[Page-level text extractions]
-------------------------

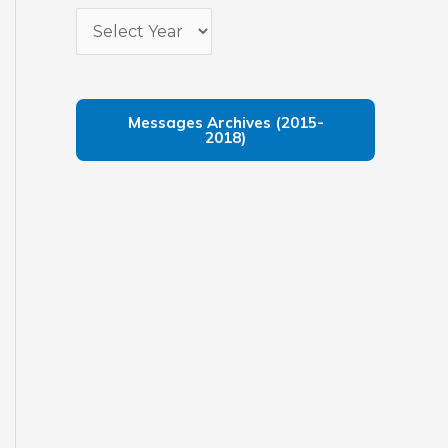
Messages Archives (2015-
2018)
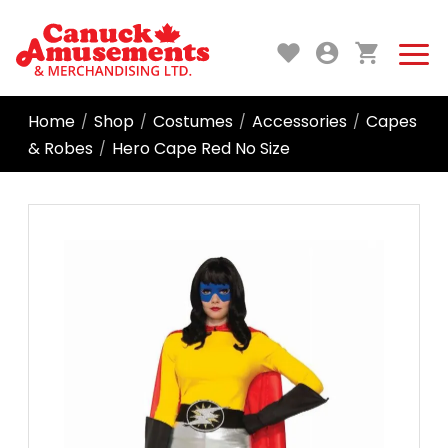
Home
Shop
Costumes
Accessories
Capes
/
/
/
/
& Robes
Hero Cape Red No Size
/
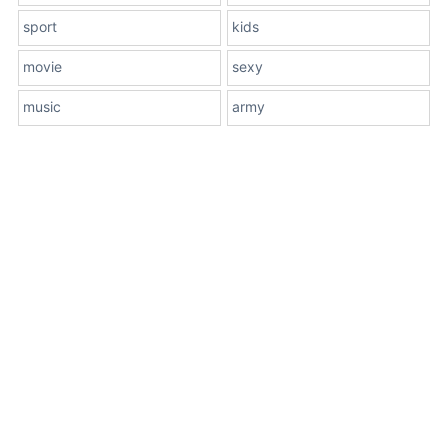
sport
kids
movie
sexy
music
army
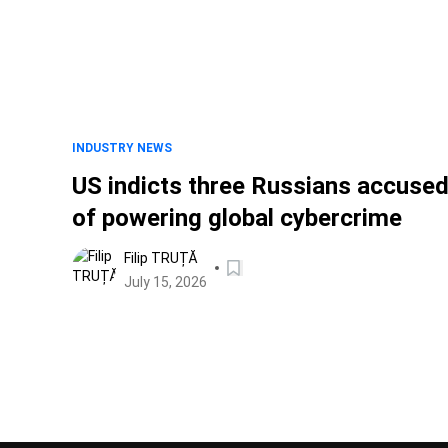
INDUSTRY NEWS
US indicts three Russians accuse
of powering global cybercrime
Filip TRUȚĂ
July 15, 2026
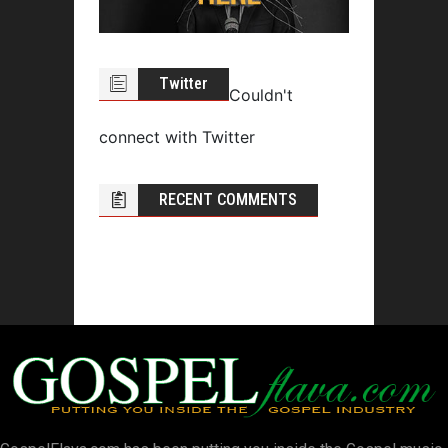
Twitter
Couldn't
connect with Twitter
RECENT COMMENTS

-------------------------

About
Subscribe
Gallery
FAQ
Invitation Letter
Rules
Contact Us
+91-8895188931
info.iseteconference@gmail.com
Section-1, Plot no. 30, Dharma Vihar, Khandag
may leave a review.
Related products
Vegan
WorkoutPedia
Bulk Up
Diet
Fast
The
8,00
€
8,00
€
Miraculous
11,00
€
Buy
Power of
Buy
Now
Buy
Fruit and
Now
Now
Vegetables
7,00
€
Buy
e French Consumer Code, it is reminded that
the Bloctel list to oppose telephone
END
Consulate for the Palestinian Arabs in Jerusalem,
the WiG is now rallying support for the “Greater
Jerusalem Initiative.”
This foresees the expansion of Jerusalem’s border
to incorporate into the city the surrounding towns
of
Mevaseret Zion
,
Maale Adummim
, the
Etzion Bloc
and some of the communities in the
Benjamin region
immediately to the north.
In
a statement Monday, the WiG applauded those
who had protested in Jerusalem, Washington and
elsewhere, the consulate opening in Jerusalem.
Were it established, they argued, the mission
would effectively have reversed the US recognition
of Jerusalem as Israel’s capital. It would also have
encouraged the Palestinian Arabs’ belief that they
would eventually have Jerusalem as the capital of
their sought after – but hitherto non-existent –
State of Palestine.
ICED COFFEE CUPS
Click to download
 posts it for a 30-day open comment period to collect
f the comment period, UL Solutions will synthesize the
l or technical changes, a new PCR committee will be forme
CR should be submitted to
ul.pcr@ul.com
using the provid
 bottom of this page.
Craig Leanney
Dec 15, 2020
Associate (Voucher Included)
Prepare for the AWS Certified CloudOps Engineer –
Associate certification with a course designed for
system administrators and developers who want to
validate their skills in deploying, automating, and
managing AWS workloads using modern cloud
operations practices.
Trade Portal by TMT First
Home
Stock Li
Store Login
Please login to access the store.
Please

-------------------------

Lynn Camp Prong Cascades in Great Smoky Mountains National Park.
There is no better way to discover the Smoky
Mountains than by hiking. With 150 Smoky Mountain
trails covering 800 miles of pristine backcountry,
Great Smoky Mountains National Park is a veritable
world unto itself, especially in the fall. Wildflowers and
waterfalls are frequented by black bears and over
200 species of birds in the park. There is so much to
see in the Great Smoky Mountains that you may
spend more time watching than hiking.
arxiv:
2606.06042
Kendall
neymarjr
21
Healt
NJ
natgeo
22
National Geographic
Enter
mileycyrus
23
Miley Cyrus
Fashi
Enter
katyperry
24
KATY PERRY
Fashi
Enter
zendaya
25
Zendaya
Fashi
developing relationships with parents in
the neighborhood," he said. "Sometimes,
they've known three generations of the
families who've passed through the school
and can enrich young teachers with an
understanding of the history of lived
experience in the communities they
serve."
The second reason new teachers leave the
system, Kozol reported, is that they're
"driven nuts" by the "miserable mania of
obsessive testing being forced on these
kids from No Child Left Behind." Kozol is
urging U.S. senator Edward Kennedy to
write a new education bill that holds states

-------------------------

* Work item
Look through the records for the word "have". Every line that has it should be copied.

* Answer
would effectively have reversed the US recognition
of Jerusalem as Israel’s capital. It would also have
would eventually have Jerusalem as the capital of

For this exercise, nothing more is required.